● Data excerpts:
··········

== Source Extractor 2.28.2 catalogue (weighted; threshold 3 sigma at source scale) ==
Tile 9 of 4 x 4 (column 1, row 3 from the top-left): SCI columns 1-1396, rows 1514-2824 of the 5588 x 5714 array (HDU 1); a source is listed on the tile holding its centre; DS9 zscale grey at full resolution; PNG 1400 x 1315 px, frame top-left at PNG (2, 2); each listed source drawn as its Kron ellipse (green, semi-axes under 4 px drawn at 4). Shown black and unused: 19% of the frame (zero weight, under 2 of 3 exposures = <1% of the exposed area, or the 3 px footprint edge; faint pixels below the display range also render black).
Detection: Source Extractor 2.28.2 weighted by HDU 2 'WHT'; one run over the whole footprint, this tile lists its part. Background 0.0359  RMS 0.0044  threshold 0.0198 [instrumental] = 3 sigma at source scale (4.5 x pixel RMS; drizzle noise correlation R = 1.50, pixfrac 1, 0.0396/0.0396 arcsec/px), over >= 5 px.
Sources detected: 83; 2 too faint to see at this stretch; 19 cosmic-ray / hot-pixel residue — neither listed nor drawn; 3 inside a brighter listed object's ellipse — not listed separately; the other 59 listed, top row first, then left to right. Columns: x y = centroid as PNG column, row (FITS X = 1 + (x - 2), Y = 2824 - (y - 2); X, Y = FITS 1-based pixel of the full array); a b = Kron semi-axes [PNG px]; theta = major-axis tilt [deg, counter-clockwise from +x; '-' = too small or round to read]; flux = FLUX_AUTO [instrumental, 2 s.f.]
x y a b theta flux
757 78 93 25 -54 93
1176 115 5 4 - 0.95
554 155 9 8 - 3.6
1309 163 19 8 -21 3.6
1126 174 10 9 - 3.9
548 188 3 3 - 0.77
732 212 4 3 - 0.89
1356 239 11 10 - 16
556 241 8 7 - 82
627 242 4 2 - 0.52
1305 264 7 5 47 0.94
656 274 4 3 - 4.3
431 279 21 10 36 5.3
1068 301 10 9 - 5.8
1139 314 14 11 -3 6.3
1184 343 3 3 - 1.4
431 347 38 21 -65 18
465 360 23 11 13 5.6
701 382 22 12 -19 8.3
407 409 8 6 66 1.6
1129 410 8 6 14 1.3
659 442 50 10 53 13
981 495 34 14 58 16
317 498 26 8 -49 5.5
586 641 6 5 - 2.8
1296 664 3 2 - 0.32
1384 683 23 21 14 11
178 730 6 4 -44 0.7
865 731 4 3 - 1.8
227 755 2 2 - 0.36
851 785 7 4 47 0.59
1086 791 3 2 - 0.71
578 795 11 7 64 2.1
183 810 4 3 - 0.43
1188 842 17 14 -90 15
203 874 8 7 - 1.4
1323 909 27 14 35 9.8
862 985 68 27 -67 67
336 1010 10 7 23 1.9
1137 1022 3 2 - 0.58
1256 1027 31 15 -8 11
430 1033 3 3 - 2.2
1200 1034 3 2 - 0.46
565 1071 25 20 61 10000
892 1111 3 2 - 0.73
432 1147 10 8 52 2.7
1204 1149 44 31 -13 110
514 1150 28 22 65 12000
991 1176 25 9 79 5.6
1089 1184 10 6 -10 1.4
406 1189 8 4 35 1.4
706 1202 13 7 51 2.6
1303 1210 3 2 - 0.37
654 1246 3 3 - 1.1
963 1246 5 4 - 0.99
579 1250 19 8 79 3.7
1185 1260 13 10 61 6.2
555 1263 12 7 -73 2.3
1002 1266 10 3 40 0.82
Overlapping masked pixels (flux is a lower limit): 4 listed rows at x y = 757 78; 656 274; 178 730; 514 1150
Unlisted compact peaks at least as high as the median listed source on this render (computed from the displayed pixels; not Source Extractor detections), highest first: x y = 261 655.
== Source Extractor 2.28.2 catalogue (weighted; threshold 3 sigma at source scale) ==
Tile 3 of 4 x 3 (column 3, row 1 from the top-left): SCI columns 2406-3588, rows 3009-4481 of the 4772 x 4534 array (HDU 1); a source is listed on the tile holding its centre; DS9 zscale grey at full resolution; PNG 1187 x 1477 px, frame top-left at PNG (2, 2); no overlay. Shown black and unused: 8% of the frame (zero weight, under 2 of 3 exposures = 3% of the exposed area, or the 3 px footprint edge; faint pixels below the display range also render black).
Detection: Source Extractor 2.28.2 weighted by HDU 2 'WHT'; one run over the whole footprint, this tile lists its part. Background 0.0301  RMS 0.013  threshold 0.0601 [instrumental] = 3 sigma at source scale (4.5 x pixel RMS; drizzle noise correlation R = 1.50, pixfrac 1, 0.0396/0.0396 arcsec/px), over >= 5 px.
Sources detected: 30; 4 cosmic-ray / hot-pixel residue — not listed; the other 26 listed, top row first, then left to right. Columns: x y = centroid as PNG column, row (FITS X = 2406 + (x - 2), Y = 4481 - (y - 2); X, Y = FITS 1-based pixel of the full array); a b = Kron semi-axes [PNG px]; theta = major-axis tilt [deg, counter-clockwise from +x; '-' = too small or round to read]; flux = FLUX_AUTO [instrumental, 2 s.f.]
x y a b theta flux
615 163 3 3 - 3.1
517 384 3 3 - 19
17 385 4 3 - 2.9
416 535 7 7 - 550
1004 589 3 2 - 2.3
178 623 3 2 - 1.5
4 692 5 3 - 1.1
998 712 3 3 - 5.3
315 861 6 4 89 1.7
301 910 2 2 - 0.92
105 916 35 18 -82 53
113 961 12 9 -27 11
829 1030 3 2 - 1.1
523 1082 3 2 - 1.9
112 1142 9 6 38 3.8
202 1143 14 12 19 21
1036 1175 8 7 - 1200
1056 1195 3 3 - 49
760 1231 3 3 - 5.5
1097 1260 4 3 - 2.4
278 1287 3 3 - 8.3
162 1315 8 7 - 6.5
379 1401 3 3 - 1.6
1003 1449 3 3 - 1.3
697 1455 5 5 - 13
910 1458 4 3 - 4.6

··········

● Given instruction: Return the records above as a JSON array of strings with one string per line, and skip any blank lines.

● Expected output:
[
  "== Source Extractor 2.28.2 catalogue (weighted; threshold 3 sigma at source scale) ==",
  "Tile 9 of 4 x 4 (column 1, row 3 from the top-left): SCI columns 1-1396, rows 1514-2824 of the 5588 x 5714 array (HDU 1); a source is listed on the tile holding its centre; DS9 zscale grey at full resolution; PNG 1400 x 1315 px, frame top-left at PNG (2, 2); each listed source drawn as its Kron ellipse (green, semi-axes under 4 px drawn at 4). Shown black and unused: 19% of the frame (zero weight, under 2 of 3 exposures = <1% of the exposed area, or the 3 px footprint edge; faint pixels below the display range also render black).",
  "Detection: Source Extractor 2.28.2 weighted by HDU 2 'WHT'; one run over the whole footprint, this tile lists its part. Background 0.0359  RMS 0.0044  threshold 0.0198 [instrumental] = 3 sigma at source scale (4.5 x pixel RMS; drizzle noise correlation R = 1.50, pixfrac 1, 0.0396/0.0396 arcsec/px), over >= 5 px.",
  "Sources detected: 83; 2 too faint to see at this stretch; 19 cosmic-ray / hot-pixel residue — neither listed nor drawn; 3 inside a brighter listed object's ellipse — not listed separately; the other 59 listed, top row first, then left to right. Columns: x y = centroid as PNG column, row (FITS X = 1 + (x - 2), Y = 2824 - (y - 2); X, Y = FITS 1-based pixel of the full array); a b = Kron semi-axes [PNG px]; theta = major-axis tilt [deg, counter-clockwise from +x; '-' = too small or round to read]; flux = FLUX_AUTO [instrumental, 2 s.f.]",
  "x y a b theta flux",
  "757 78 93 25 -54 93",
  "1176 115 5 4 - 0.95",
  "554 155 9 8 - 3.6",
  "1309 163 19 8 -21 3.6",
  "1126 174 10 9 - 3.9",
  "548 188 3 3 - 0.77",
  "732 212 4 3 - 0.89",
  "1356 239 11 10 - 16",
  "556 241 8 7 - 82",
  "627 242 4 2 - 0.52",
  "1305 264 7 5 47 0.94",
  "656 274 4 3 - 4.3",
  "431 279 21 10 36 5.3",
  "1068 301 10 9 - 5.8",
  "1139 314 14 11 -3 6.3",
  "1184 343 3 3 - 1.4",
  "431 347 38 21 -65 18",
  "465 360 23 11 13 5.6",
  "701 382 22 12 -19 8.3",
  "407 409 8 6 66 1.6",
  "1129 410 8 6 14 1.3",
  "659 442 50 10 53 13",
  "981 495 34 14 58 16",
  "317 498 26 8 -49 5.5",
  "586 641 6 5 - 2.8",
  "1296 664 3 2 - 0.32",
  "1384 683 23 21 14 11",
  "178 730 6 4 -44 0.7",
  "865 731 4 3 - 1.8",
  "227 755 2 2 - 0.36",
  "851 785 7 4 47 0.59",
  "1086 791 3 2 - 0.71",
  "578 795 11 7 64 2.1",
  "183 810 4 3 - 0.43",
  "1188 842 17 14 -90 15",
  "203 874 8 7 - 1.4",
  "1323 909 27 14 35 9.8",
  "862 985 68 27 -67 67",
  "336 1010 10 7 23 1.9",
  "1137 1022 3 2 - 0.58",
  "1256 1027 31 15 -8 11",
  "430 1033 3 3 - 2.2",
  "1200 1034 3 2 - 0.46",
  "565 1071 25 20 61 10000",
  "892 1111 3 2 - 0.73",
  "432 1147 10 8 52 2.7",
  "1204 1149 44 31 -13 110",
  "514 1150 28 22 65 12000",
  "991 1176 25 9 79 5.6",
  "1089 1184 10 6 -10 1.4",
  "406 1189 8 4 35 1.4",
  "706 1202 13 7 51 2.6",
  "1303 1210 3 2 - 0.37",
  "654 1246 3 3 - 1.1",
  "963 1246 5 4 - 0.99",
  "579 1250 19 8 79 3.7",
  "1185 1260 13 10 61 6.2",
  "555 1263 12 7 -73 2.3",
  "1002 1266 10 3 40 0.82",
  "Overlapping masked pixels (flux is a lower limit): 4 listed rows at x y = 757 78; 656 274; 178 730; 514 1150",
  "Unlisted compact peaks at least as high as the median listed source on this render (computed from the displayed pixels; not Source Extractor detections), highest first: x y = 261 655.",
  "== Source Extractor 2.28.2 catalogue (weighted; threshold 3 sigma at source scale) ==",
  "Tile 3 of 4 x 3 (column 3, row 1 from the top-left): SCI columns 2406-3588, rows 3009-4481 of the 4772 x 4534 array (HDU 1); a source is listed on the tile holding its centre; DS9 zscale grey at full resolution; PNG 1187 x 1477 px, frame top-left at PNG (2, 2); no overlay. Shown black and unused: 8% of the frame (zero weight, under 2 of 3 exposures = 3% of the exposed area, or the 3 px footprint edge; faint pixels below the display range also render black).",
  "Detection: Source Extractor 2.28.2 weighted by HDU 2 'WHT'; one run over the whole footprint, this tile lists its part. Background 0.0301  RMS 0.013  threshold 0.0601 [instrumental] = 3 sigma at source scale (4.5 x pixel RMS; drizzle noise correlation R = 1.50, pixfrac 1, 0.0396/0.0396 arcsec/px), over >= 5 px.",
  "Sources detected: 30; 4 cosmic-ray / hot-pixel residue — not listed; the other 26 listed, top row first, then left to right. Columns: x y = centroid as PNG column, row (FITS X = 2406 + (x - 2), Y = 4481 - (y - 2); X, Y = FITS 1-based pixel of the full array); a b = Kron semi-axes [PNG px]; theta = major-axis tilt [deg, counter-clockwise from +x; '-' = too small or round to read]; flux = FLUX_AUTO [instrumental, 2 s.f.]",
  "x y a b theta flux",
  "615 163 3 3 - 3.1",
  "517 384 3 3 - 19",
  "17 385 4 3 - 2.9",
  "416 535 7 7 - 550",
  "1004 589 3 2 - 2.3",
  "178 623 3 2 - 1.5",
  "4 692 5 3 - 1.1",
  "998 712 3 3 - 5.3",
  "315 861 6 4 89 1.7",
  "301 910 2 2 - 0.92",
  "105 916 35 18 -82 53",
  "113 961 12 9 -27 11",
  "829 1030 3 2 - 1.1",
  "523 1082 3 2 - 1.9",
  "112 1142 9 6 38 3.8",
  "202 1143 14 12 19 21",
  "1036 1175 8 7 - 1200",
  "1056 1195 3 3 - 49",
  "760 1231 3 3 - 5.5",
  "1097 1260 4 3 - 2.4",
  "278 1287 3 3 - 8.3",
  "162 1315 8 7 - 6.5",
  "379 1401 3 3 - 1.6",
  "1003 1449 3 3 - 1.3",
  "697 1455 5 5 - 13",
  "910 1458 4 3 - 4.6"
]